Overall, it seems as though the upside to the Euro from here could be limited, with most of the positives now priced in and still a good deal of uncertainty ahead that could test the conviction of Euro bulls. Still, we would not rule out the potential for one more surge in EUR/USD before the market finally considers the formation of a material lower top and resumption of the broader underlying bear trend off of the record highs from 2008. The key level to watch on Tuesday comes in at 1.3325 and a break and close above this level will increase the possibility for fresh upside towards 1.3500. Inability however to establish above 1.3325 could suggest that the market is already prepared to begin rolling back over.
Relative performance versus the USD Tuesday (as of 12:40GMT)
Other markets worth keeping an eye are USD/JPY and the Yen crosses. While on a medium-term and longer-term basis we see USD/JPY and the Yen crosses in the process of carving cyclical bottoms, daily studies are showing these markets well overbought and at risk for some decent pullbacks over the coming sessions. USD/JPY and GBP/JPY standout the most, with both these markets showing a daily RSI recently reading by 80. As such, we believe that any rallies beyond 80.00 and 127.00 respectively should be limited in favor of a decent short-term pullback.
Moving on, the European session has been quite choppy with the Euro initially well bid on the Greek news, but once again finding offers towards 1.3300. The economic calendar failed to materially influence price action, although it is worth noting that UK public sector net debt as a percentage of GDP was a record for a January of 63%. Elsewhere, the Australian Dollar was an underperformer on pre-North American session risk off flows, an earlier dovish RBA Minutes, and some Aussie bearish comments from a new RBA member.
EUR/USD: Inability to close below previous key support at 1.3025 leaves the market locked in some multi-day consolidation, with no clear short-term directional bias.

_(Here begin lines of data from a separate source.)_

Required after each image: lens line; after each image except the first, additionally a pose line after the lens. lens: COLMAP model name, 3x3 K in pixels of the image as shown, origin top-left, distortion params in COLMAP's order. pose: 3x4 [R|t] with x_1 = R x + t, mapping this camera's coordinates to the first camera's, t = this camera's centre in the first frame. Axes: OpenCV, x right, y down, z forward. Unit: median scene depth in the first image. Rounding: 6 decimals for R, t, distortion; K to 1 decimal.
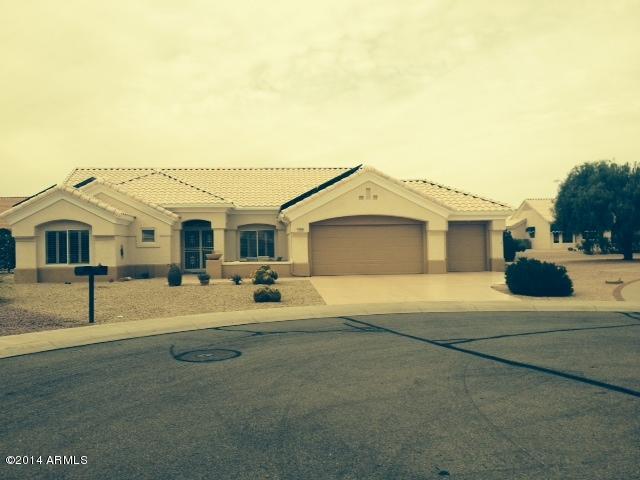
lens RADIAL K [[603.6, 0, 320.0], [0, 603.6, 240.0], [0, 0, 1]] dist [0.130576, -0.292427]
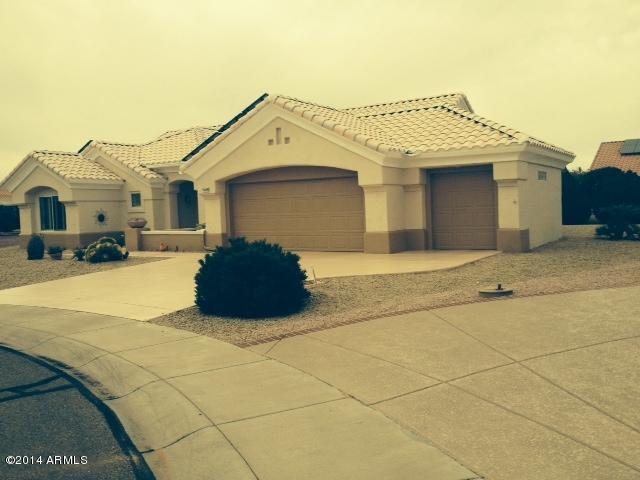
lens RADIAL K [[603.6, 0, 320.0], [0, 603.6, 240.0], [0, 0, 1]] dist [0.130576, -0.292427]
pose [[0.801254, 0.022765, -0.597890, 0.522169], [0.023694, 0.997285, 0.069725, -0.004342], [0.597854, -0.070034, 0.798540, 0.449554]]
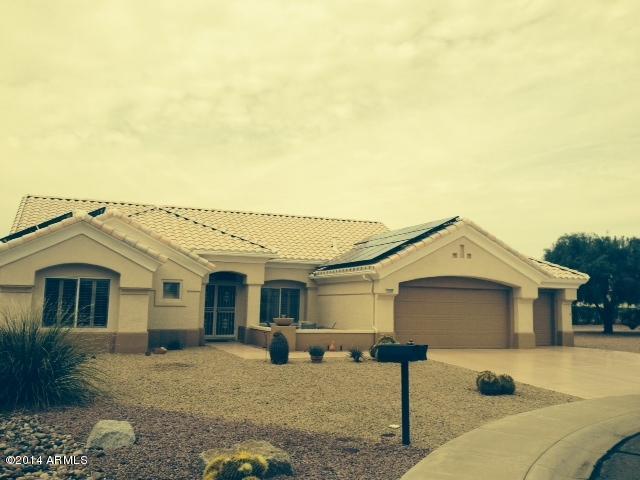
lens RADIAL K [[603.6, 0, 320.0], [0, 603.6, 240.0], [0, 0, 1]] dist [0.130576, -0.292427]
pose [[0.956258, 0.064113, 0.285413, -0.342898], [-0.036072, 0.994084, -0.102449, 0.001758], [-0.290293, 0.087672, 0.952913, 0.241212]]
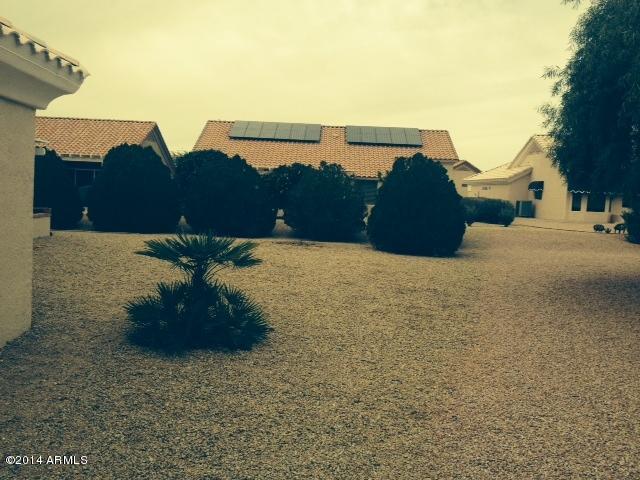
lens RADIAL K [[603.6, 0, 320.0], [0, 603.6, 240.0], [0, 0, 1]] dist [0.130576, -0.292427]
pose [[0.997033, 0.068394, -0.035317, 0.423064], [-0.065021, 0.993893, 0.089153, -0.009801], [0.041199, -0.086592, 0.995392, 1.037883]]
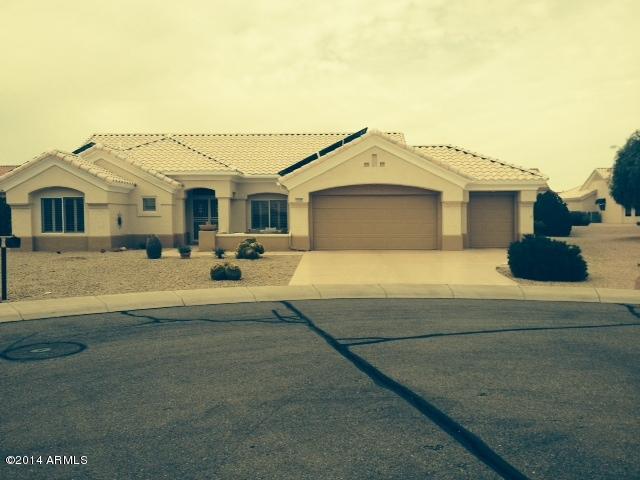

At this point, the key levels to watch above and below comes in by 1.3325 and 1.2970 respectively, and a daily close above or below will be required to open the door for the next major move. Until then, we can expect to see some choppy inter-day trade.
USD/JPY:The market has broken back above the 200-Day SMA for the first time in several months, while also managing to break to fresh 2012 highs beyond critical resistance by the October highs at 79.55. This further solidifies basing prospects and we could be in the process of seeing a major bullish structural shift that exposes a move towards 85.00-90.00 over the coming months. At this point, only back under 77.00 would delay outlook and give reason for concern. However, in the interim, it is worth noting that gains beyond 80.00 over the coming sessions could prove short-lived with technical studies so overbought and warning of some corrective declines towards 78.00.
GBP/USD: The market is back to challenging the 200-Day SMA which managed to successfully cap gains on previous attempts. At this point, we continue to recommend fading any strength towards or just over the 200-Day SMA in anticipation for yet another topside failure and bearish resumption. As such, our recommendation would be to look to sell rallies towards 1.6000. Ultimately, only a close above 1.6250 would fully negate outlook.
USD/CHF: Setbacks have been very well supported in early 2012 ahead of 0.9000, and it looks as though the market could be looking to carve a medium-term higher low ahead of the next major upside extension. We will now look for a weekly close back above 0.9300 to provide added confirmation for probability of underlying bullish resumption. Ultimately, look for a push back above 0.9600 and towards 1.0000 over the coming weeks. Only a break and weekly close below 0.9000 would negate and give reason for concern.